La conférence, intitulée « Les sciences sociales face aux sociétés en guerre : Gaza, Cisjordanie », a été reportée pour des raisons médicales. Cependant, selon des échanges de courriels révélés par Explosion, Emmanuel Droit, directeur de Sciences Po Strasbourg, s’est interrogé sur la pertinence de la reprogrammer. Le 8 novembre, il a sollicité son réseau, le RRA (Réseau de recherche sur le racisme et l’antisémitisme), pour obtenir des informations sur la chercheuse.

« Que savez-vous à propos de Stéphanie Latte-Abdallah ? (…) Si jamais vous avez des infos sur cette chercheuse me permettant d’alerter la présidence de l’Unistra, je vous en serai reconnaissant », a-t-il écrit.

Ce réseau, composé d’une centaine d’universitaires, avait récemment exprimé sa satisfaction, dans des échanges privés, de l’annulation d’un colloque intitulé « La Palestine et l’Europe », co-organisé par l’historien Henry Laurens et le Centre arabe de recherches et d’études de Paris (Carep).

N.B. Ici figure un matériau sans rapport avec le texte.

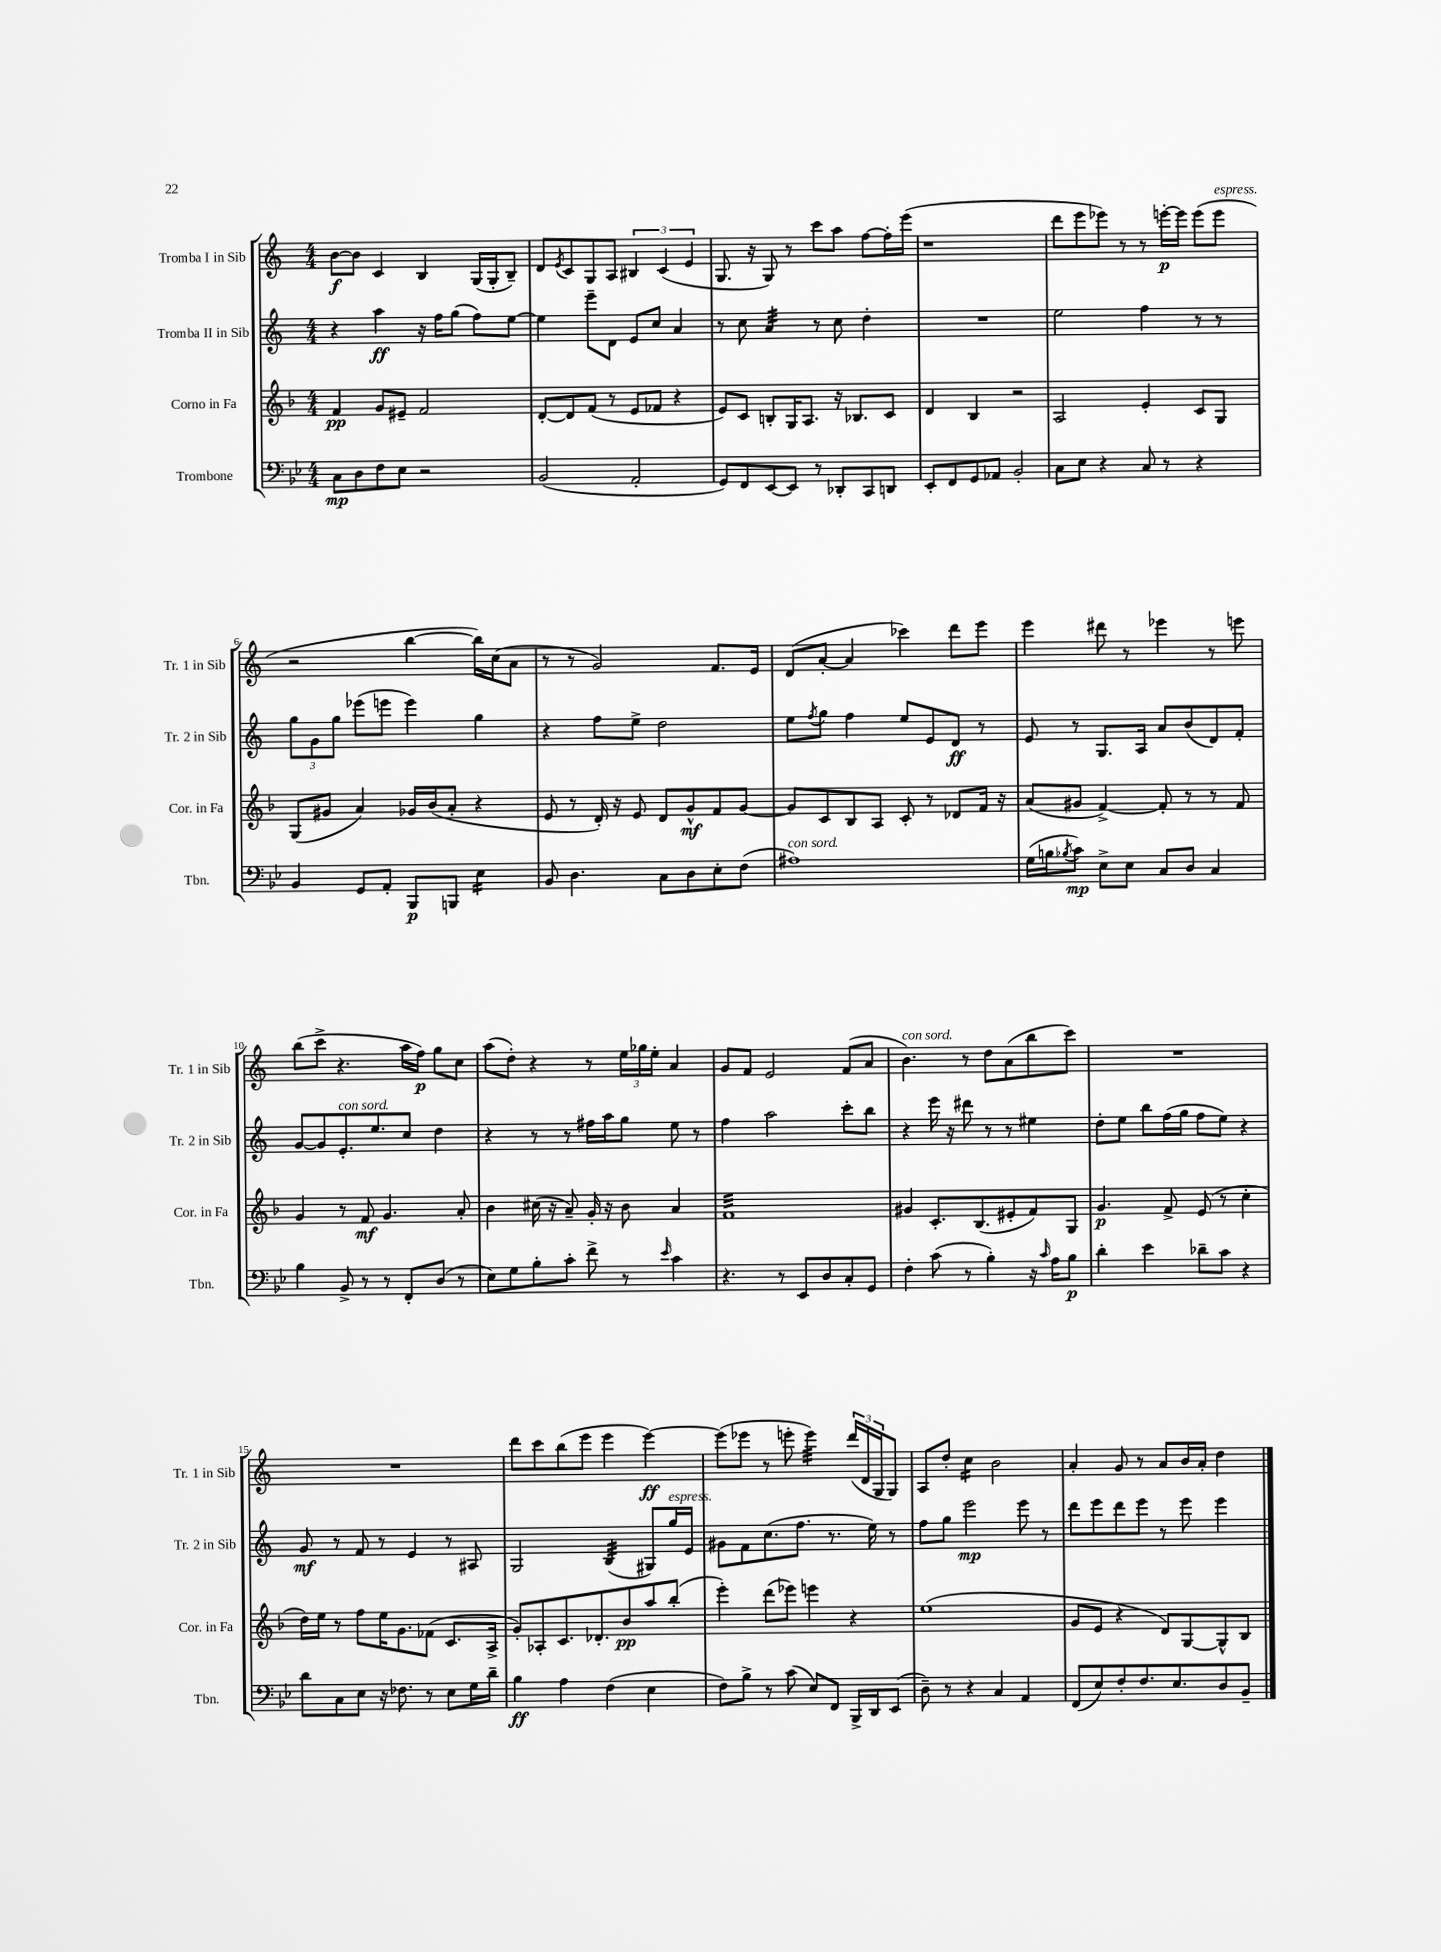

**kern	**kern	**kern	**kern
*staff4	*staff3	*staff2	*staff1
*clefF4	*clefG2	*clefG2	*clefG2
*k[b-e-]	*k[b-]	*k[]	*k[]
*M4/4	*M4/4	*M4/4	*M4/4
8C	4f	4r	[8b
8D	.	.	8b]
8F	8g	4aa	4c
8E-	8e#~	.	.
2r	2f	16r	4B
.	.	16ff	.
.	.	(8gg	.
.	.	8ff)	(16G
.	.	.	16G'
.	.	[8ee	8B~)
=	=	=	=
(2BB-	[8d'	4ee]	8d
.	.	.	8qe
.	8d]	.	8c
.	(8f	8eee~	8G
.	8r	8d	8A
2AA'	8e	8e	6B#
.	8f-	8cc	.
.	.	.	(6c
.	4r	4a	.
.	.	.	6e
=	=	=	=
8GG)	8e)	8r	8.G
8FF	8c	8cc	.
.	.	.	16r
[8EE-	8B'	4a	8G)
8EE-]	16G	.	8r
.	8.A	.	.
8r	.	8r	8ccc
8DD-'	16r	8cc	8aa
.	8.B-	.	.
8CC	.	4dd'	[8ff
8DD	8c	.	16ff']
.	.	.	(16eee
=	=	=	=
8EE-'	4d	1r	1r
8FF	.	.	.
8GG	4B-	.	.
8AA-	.	.	.
2BB-'	2r	.	.
=	=	=	=
8C	2A	2ee	8ddd
8E-	.	.	8eee
4r	.	.	8eee-)
.	.	.	8r
8C	4e'	4ff	8r
8r	.	.	[16eee'
.	.	.	16eee]
4r	8c	8r	(8eee
.	8G	8r	8eee
=	=	=	=
4BB-	(8G	12gg	2r
.	.	12g	.
.	8g#	.	.
.	.	12gg	.
8GG	4a)	(8eee-	.
8AA'	.	8eee	.
8BBB-	16g-	4eee)	[4bb
.	(16b-	.	.
8BBB	8a'	.	.
4E-	4r	4gg	16bb])
.	.	.	(16cc
.	.	.	8a
=	=	=	=
8BB-	8e	4r	8r
4.D	8r	.	8r
.	16d')	8ff	2g)
.	16r	.	.
.	8e	8ee^	.
8C	8d	2dd	.
8D	8g^^	.	.
8E-'	8f	.	8.f
(8F	[8g	.	.
.	.	.	16e
=	=	=	=
1A#)	8g]	8ee	(8d
.	.	8qff	.
.	8c	8gg	[8a'
.	8B-	4ff	4a]
.	8A	.	.
.	8c'	8ee	4ccc-)
.	8r	8e	.
.	8d-	8d	8ddd
.	16f	8r	8eee
.	16r	.	.
=	=	=	=
(16G	(8a	8e	4eee
16B	.	.	.
8qB-	.	.	.
8c)	8g#	8r	.
8E-^	[4f^)	8.G	8ddd#
8E-	.	.	8r
.	.	16A	.
8C	8f']	8a	4eee-
8D	8r	(8b	.
4C	8r	8d)	8r
.	8f	8f'	8eee
=	=	=	=
4B-	4g	[8g	(8bb
.	.	8g]	8ccc^
8BB-^	8r	8.e'	4.r
8r	8f	.	.
.	.	8.ee	.
8r	4.g	.	.
8FF'	.	8cc	16aa
.	.	.	16ff)
(8D	.	4dd	8gg
8r	8a'	.	8cc
=	=	=	=
8E-)	4b-	4r	(8aa
8G	.	.	8dd')
8B-'	(16cc#	8r	4r
.	16r	.	.
8c'	8a~)	8r	.
8f^	16g'	16ff#	8r
.	16r	16aa	.
8r	8b-	8gg	24ee
.	.	.	24gg-
.	.	.	24ee'
16qqe-	.	.	.
4c	4a	8ee	4a
.	.	8r	.
=	=	=	=
4.r	1f	4ff	8g
.	.	.	8f
.	.	2aa	2e
8r	.	.	.
8EE-	.	.	.
8D	.	.	.
8C'	.	8ccc'	(8f
8GG	.	8bb	8a
=	=	=	=
4F'	4g#	4r	4.b)
(8c	8.c'	16eee	.
.	.	16r	.
8r	.	8ddd#	8r
.	(8.B-	.	.
4B-')	.	8r	8dd
.	8e#'	8r	(8a
16r	8f)	4ee#	8bb
16qqc	.	.	.
16A	.	.	.
8B-	8G	.	8ccc)
=	=	=	=
4d'	4.g	8dd'	1r
.	.	8ee	.
4e-	.	8bb	.
.	8f^	(16ff	.
.	.	16gg	.
8d-~	(8e	8ff	.
8c	8r	8ee)	.
4r	4cc'	4r	.
=	=	=	=
8d	16dd)	8g	1r
.	16ee	.	.
8C	8r	8r	.
8E-	8ff	8f	.
16r	16ee	8r	.
8.F-	8.g	.	.
.	.	4e	.
8r	(8f-	.	.
8E-	8.c	8r	.
16G	.	8A#	.
16d~	16A^	.	.
=	=	=	=
4B-	8g')	2G	8ddd
.	8A-'	.	8ccc
4A	8.c	.	(8bb
.	.	.	8eee
.	8.d-'	.	.
(4F	.	(4B	4eee
.	8b-	.	.
4E-	8aa	8G#)	[4eee)
.	(8bb-'	16gg	.
.	.	16e	.
=	=	=	=
8F)	4eee')	8g#	(8eee]
8B-^	.	8f	8eee-
8r	(8ddd	(8.cc	8r
(8c	8eee-)	.	8eee'
.	.	8.ff	.
8E-)	4eee	.	4eee)
8FF	.	8.r	.
16BBB-^	4r	.	(24ddd
.	.	.	24d
16DD	.	16ee)	.
.	.	.	24G
(8EE-	.	8r	8G)
=	=	=	=
8D~)	(1ee	8ff	8A
8r	.	8gg	8dd'
4r	.	2eee	4cc
4C	.	.	2b
4AA	.	8eee	.
.	.	8r	.
=	=	=	=
(8FF	8g	8ddd	4a'
8E-)	8e	8eee	.
8F'	4r	8ddd	8g
8.F	.	8eee	8r
.	8d)	8r	8a
8.E-	.	.	.
.	[8G	8eee	16b
.	.	.	16a'
8D	8G^^]	4eee	4dd
8BB-~	8B-	.	.
==	==	==	==
*-	*-	*-	*-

L’événement, initialement prévu au Collège de France les 13 et 14 novembre, a finalement été déplacé au Carep sous la pression, selon l’enquête.

Les réponses reçues par Emmanuel Droit témoignent d’un climat préoccupant. Stéphanie Latte Abdallah est ainsi présentée comme une militante « pro-palestinienne, étant elle-même d’origine palestinienne ». Une autre chercheuse, Evelien Chayes, à l’origine du projet SION-Digit, a remis en question la rigueur scientifique de ses travaux, la qualifiant de personne faisant des « déclarations douteuses dans les médias, clairement pas scientifiques, a-historiques et non vérifiées ». Emmanuel Droit a finalement répondu : « Merci, oui, en faisant des recherches, je viens de voir qu’elle n’a que le mot génocide à la bouche… »

Contacté par Rue89 Strasbourg, Emmanuel Droit a affirmé que ces messages visaient uniquement à évaluer les éventuels risques sécuritaires liés à la conférence :

« Je n’ai cherché qu’à agir de façon responsable suite à l’annulation du colloque au Collège de France. Dans le contexte des événements passés qui ont agité mon institut, mais aussi des troubles à l’ordre public à Paris 8 et Sciences Po Lyon, en me renseignant sur l’intervenante, j’ai simplement voulu tenter d’évaluer si un risque similaire existait, s’il fallait renforcer le dispositif prévu. »

Ces révélations interviennent alors que Sciences Po Strasbourg est secouée depuis octobre 2024 par des mobilisations étudiantes contre un partenariat avec l’université Reichman en Israël. Les étudiants dénoncent les liens de cette université avec l’armée israélienne et ses formations destinées aux élites militaires et politiques. Malgré sept mois de tensions, la direction n’a pas remis en cause ce partenariat, et les mesures prises n’ont pas satisfait le Comité Palestine de l’IEP, qui réclame toujours la fin de cette coopération. Plusieurs enseignants ont également démissionné du conseil d’administration, dénonçant « un déni de démocratie universitaire ».

Le sociologue Vincent Dubois souligne par ailleurs l’invitation d’Éric Danon, ancien ambassadeur de France en Israël, à un « forum pour la paix » organisé par Sciences Po Strasbourg. M. Danon est notamment connu pour une vidéo dans laquelle il déclarait être prêt à assumer publiquement « 50 ou 60 000 morts à Gaza si cela permettait d’éradiquer le Hamas. C’est pas facile d’assumer, parce que c’est immoral, mais c’est éthique s’il y a un résultat concret qui permet d’éviter la guerre suivante ». L’événement a finalement été annulé, M. Danon ayant renoncé à y participer.

La conférence de Stéphanie Latte Abdallah a été reprogrammée au 10 décembre, selon Vincent Dubois, bien que cette date ne figure pas sur le site de Sciences Po Strasbourg. Emmanuel Droit assure quant à lui qu’« à aucun moment cette conférence n’a été menacée de censure » et dénonce toute tentative de déstabilisation et de diffamation.